Met zijn blik strak op haar gericht zei hij: ‘Carl Pedersen’
Heel even vertrok de vrouw pijnlijk haar gezicht. Harvath wist niet of ze het niet kon verbergen of dat het haar niets kon schelen. Het enige wat hij wist was dat die blijk van emotie even snel weer verdween als die was opgekomen.
‘Ik weet wie je bent,’ zei hij. ‘Tenminste, dat denk ik.’
‘O ja?’ zei ze. ‘Wie ben ik dan?’
‘Draai je om, dan ik vertel het je.’
Gezien de machtsverhoudingen op dat moment was het een belachelijk verzoek, en Sølvi moest er onwillekeurig om grinniken. ‘Wil jij dan mijn pistool vasthouden terwijl ik dat doe?’

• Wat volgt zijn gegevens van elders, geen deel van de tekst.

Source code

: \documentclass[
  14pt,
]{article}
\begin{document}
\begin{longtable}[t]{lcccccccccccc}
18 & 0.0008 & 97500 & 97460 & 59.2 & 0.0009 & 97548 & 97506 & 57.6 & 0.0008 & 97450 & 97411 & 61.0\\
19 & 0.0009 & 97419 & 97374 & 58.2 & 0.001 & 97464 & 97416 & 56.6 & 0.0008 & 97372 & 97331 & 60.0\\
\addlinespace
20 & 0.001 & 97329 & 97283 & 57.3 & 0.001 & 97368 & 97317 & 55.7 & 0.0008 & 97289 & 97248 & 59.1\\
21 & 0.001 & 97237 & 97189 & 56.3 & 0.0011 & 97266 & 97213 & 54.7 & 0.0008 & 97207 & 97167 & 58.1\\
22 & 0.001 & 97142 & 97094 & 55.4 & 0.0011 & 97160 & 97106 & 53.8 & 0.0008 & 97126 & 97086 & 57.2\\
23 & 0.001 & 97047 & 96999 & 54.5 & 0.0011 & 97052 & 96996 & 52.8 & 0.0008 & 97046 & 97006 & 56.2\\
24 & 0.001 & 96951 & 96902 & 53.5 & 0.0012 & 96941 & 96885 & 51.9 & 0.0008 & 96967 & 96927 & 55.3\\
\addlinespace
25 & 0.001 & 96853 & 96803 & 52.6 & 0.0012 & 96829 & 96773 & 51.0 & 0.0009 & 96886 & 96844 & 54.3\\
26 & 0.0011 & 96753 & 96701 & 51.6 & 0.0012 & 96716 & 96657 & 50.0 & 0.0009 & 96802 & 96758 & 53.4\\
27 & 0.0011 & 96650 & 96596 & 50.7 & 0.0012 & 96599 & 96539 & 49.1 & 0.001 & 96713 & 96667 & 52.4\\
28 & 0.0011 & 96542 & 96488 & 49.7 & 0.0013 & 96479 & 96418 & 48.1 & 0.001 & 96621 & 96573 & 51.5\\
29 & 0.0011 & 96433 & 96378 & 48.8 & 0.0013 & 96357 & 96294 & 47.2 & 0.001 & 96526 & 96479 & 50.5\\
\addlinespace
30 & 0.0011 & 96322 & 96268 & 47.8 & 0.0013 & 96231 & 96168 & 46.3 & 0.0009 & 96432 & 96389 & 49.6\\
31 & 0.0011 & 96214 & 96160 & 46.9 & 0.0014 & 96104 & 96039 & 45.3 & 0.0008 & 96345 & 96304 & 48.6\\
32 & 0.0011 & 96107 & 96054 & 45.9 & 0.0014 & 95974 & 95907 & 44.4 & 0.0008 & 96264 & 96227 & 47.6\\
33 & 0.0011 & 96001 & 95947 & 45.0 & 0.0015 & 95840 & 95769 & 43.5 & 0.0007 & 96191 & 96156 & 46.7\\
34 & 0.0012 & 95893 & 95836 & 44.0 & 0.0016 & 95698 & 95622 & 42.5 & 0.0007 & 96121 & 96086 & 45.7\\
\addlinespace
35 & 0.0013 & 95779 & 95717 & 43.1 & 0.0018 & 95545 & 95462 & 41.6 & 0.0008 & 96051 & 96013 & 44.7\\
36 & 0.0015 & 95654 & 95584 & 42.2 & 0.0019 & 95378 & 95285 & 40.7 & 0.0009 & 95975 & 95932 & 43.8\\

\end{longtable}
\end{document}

Ze raakte steeds beter op hem ingespeeld. ‘Je zult het zelf moeten vasthouden,’ zei hij, duidend op de houding waarin hij moest staan. ‘Mijn armen beginnen moe te worden.’
‘Waarom wil je dan dat ik me omdraai?’
‘Omdat je een of andere tatoeage op je rug hebt, als ik me niet vergis. Een citaat van Rousseau, als ik me goed herinner.’
‘Het is van Sartre,’ corrigeerde ze hem.
Harvath grijnsde. Hij had haar getest. ‘Al was het van Ibsen geweest, Carl zou het toch een vreselijk idee hebben gevonden dat iemand die voor hem werkte een tatoeage had, en dan nog wel zijn beschermeling.’
In de tijd dat ze herstelde, was ze weer gaan joggen. Toen ze op een prachtige dag net daarvan was teruggekeerd, was Carl langsgekomen om te kijken hoe het met haar ging. Ze had een sportbeha gedragen, en hij had toen niet alleen de tatoeage opgemerkt, maar haar er ook om uitgefoeterd.
Hij had een hekel aan tatoeages omdat ze een zichtbaar identificatiemiddel waren, en die konden spionnen noodlottig worden.
En anders dan wanneer je hinkte of een litteken in je gezicht had, ging het bij haar, een vrouw met een tatoeage over haar ruggengraat, om een kwetsbaarheid waar ze bewust voor had gekozen.
Hij had het aan haar duistere drugsverleden toegeschreven, maar er was nog iets wat hem kwaad maakte. Van alle citaten die ze had kunnen kiezen, had ze Sartre gekozen. Dat stoorde hem waarschijnlijk nog het meest. Carl beschouwde Sartre niet als een briljant filosoof of existentialist, maar als een politiek fenomeen, zoals hij alles politiek maakte. Sartre was marxist geweest en daarom was hij Pedersens vijand.
Bij elke klacht over de tatoeage had ze hem nederig gelijk gegeven. Dat marxistische gedoe was oerstom, en dat had ze hem ook laten weten. Maar politiek had helemaal niets te maken met haar keuze, en ze liet hem weten dat wat haar betrof de discussie gesloten was. Voorgoed.
Maar Carl had dat blijkbaar anders gezien.
‘Het verbaast me dat hij dat aan jou heeft verteld,’ zei ze.
‘Het verbaast mij dat ik nog steeds met mijn handen in de lucht sta,’ antwoordde Harvath. ‘Mag ik ze alsjeblieft laten zakken?’
Sølvi knikte.
‘Bedankt,’ zei hij, terwijl hij zijn armen omlaag bracht. ‘En voor de goede orde, Carl heeft me nooit over je tatoeage verteld. Hij heeft er met mijn baas over gesproken, en die heeft er tegen mij iets over gezegd.’
‘En jouw baas is Reed Carlton.’
‘Ja,’ antwoordde Harvath, terwijl hij zijn hand uitstak. ‘Scot Harvath.’
Sølvi liet haar pistool zakken, stapte naar voren en gaf hem een hand. ‘Sølvi Kolstad.’
‘Gecondoleerd. Carl was een heel goed mens.’
‘Jij ook gecondoleerd,’ zei ze. ‘Ik hoorde dat je behalve Reed ook je vrouw en een collega hebt verloren.’
Harvath knikte en veranderde van onderwerp. ‘Hoelang ben je hier al?’
‘Een tijdje.’
Hoe heb je het alarmsysteem omzeild?’
‘Daar heb ik zo mijn manieren voor,’ antwoordde ze.